Interaction of ABI3 and WRI1. A, Germination assays on early desiccation seeds of wild type (black bars), abi3-3 (densely hatched bars), abi3-3 wri1-1 (sparsely hatched bars), and wri1-1 (white bars) are shown. ABA was present (+) at 10 μm or absent (−). Absolute percent germination is reported as the average of the mean of three independent experiments with the error bars representing sd. B, mRNA abundance of WRI1 and ABI3 in dry seeds (D), 16 h (16), and 48 h (48) after imbibition. The RNA was blotted and the blots probed with the indicated gene.

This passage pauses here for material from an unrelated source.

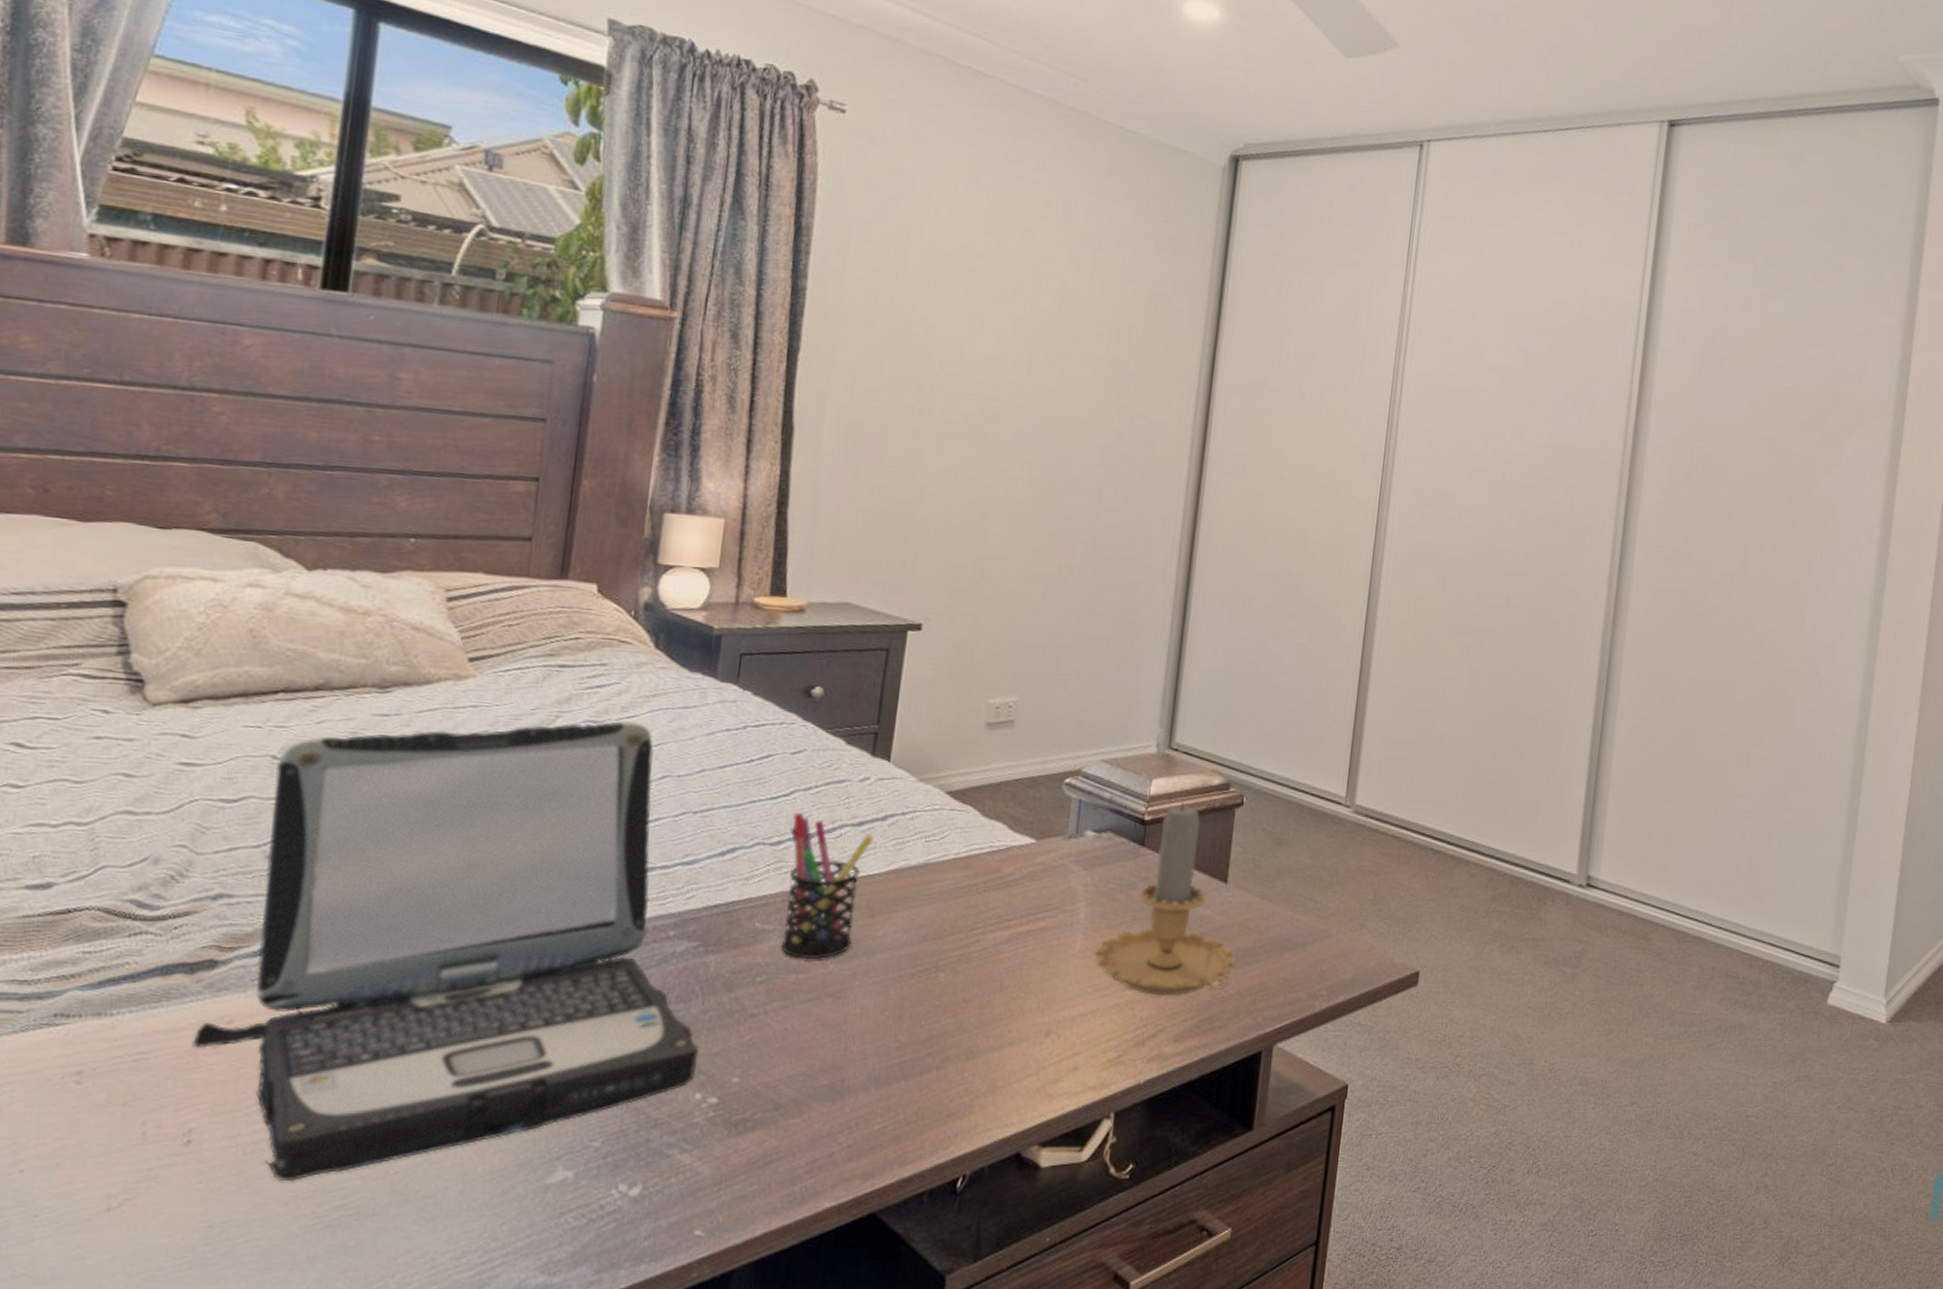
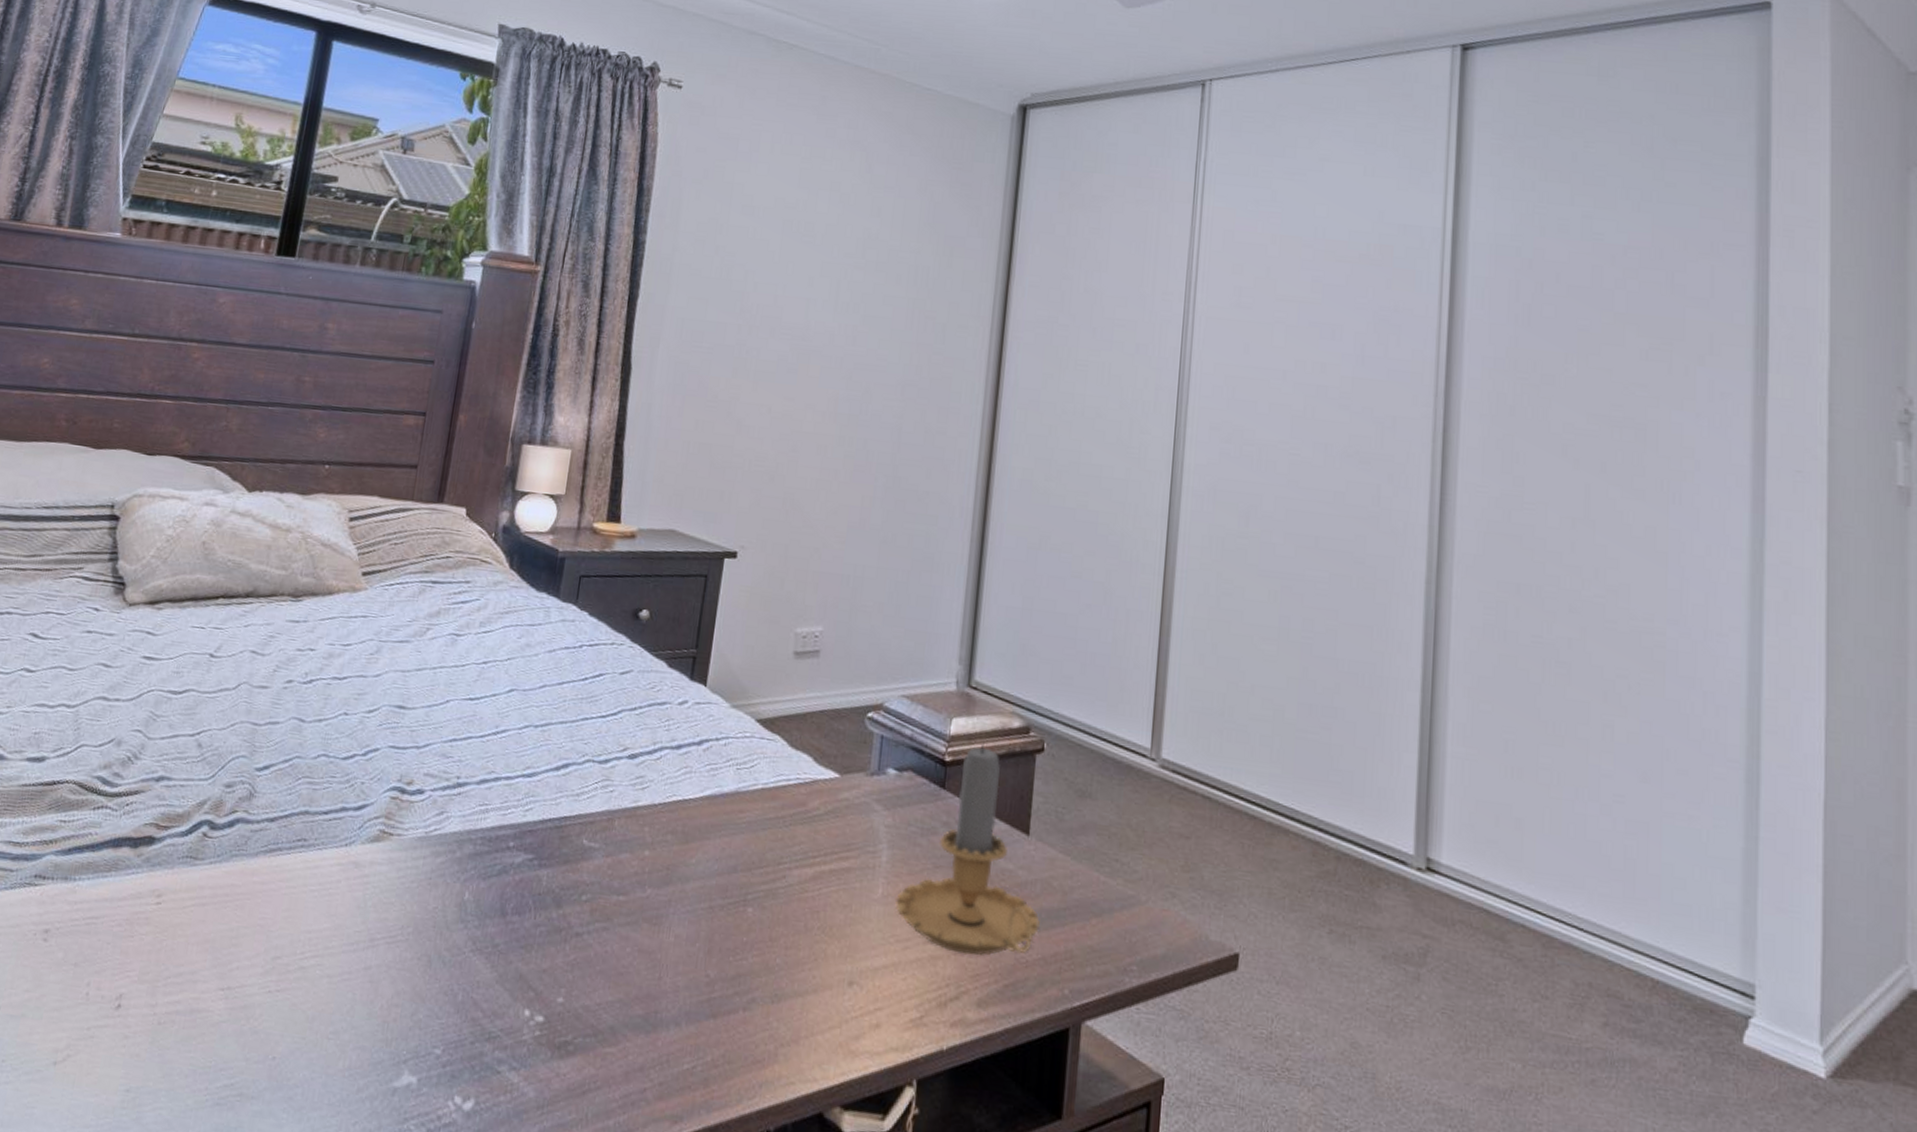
laptop: present [192,720,699,1182] -> none [130,635,530,1056]
pen holder: present [780,812,874,960] -> none [604,731,690,883]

The rRNA bands from the ethidium bromide-stained gel are shown as a loading control.

Figure 5.

Seed germination in the presence of sugar analogs. Germination is reported as fraction relative to the zero control. Glc (Glc; A), 2-deoxyglcuose (2-d-Glc; B), and 3-O-methylGlc (3-M-Glc; C) were added to the medium at concentrations as indicated. Black bars represent the wild type, densely hatched bars line 101, sparsely hatched bars line 106, which is similar to line 101 but a stronger WRI1 cDNA expresser, and white bars represent wri1-1. All assays were performed in triplicate with sd of the mean represented by the error bars.

Figure 6.

Glycolytic enzyme activities and mRNA abundance during germination and early seedling establishment. A, Enzyme activities for hexokinase represented as glucokinase or fructokinase activities and pyruvate kinase. Plants were grown on agar with half-strength Murashige and Skoog medium but lacking Suc. Tissues were harvested at times after incubation as indicated. The black bars represent wild type, densely hatched bars line 101, sparsely hatched bars line 106, and white bars the wri1-1 mutant. Error bars depict sd of the mean of enzyme activity obtained for three different protein preparations. B, mRNA abundance of HXK1 and PK1. The blot is identical to the blot shown in Figure 4B, but was stripped and reprobed with the gene-specific probes as indicated. The rRNA bands from the ethidium bromide-stained gel are shown as a loading control.

Figure 7.

Impaired seedling establishment in the wri1-1 mutant. A, Appearance of 12-d-old seedlings of wild type and wri1-1 grown in the presence (+) or absence (−) of 50 mm Suc. B, Root growth on medium lacking Suc. Symbols are as shown in the figure and as described in the Figure 1 legend with the addition of an inverted triangle for line 106. The error bars represent sd of the mean of at least 15 root length measurements.

Figure 8.

Light micrographs of cross sections of wild-type and wri1-1 roots. The plants were grown in the presence of 50 mm Suc. The sections were derived from the differentiation zone of the roots. The size bar represents 200 μm. CC, Central cylinder; E, endodermis; RH, root hair.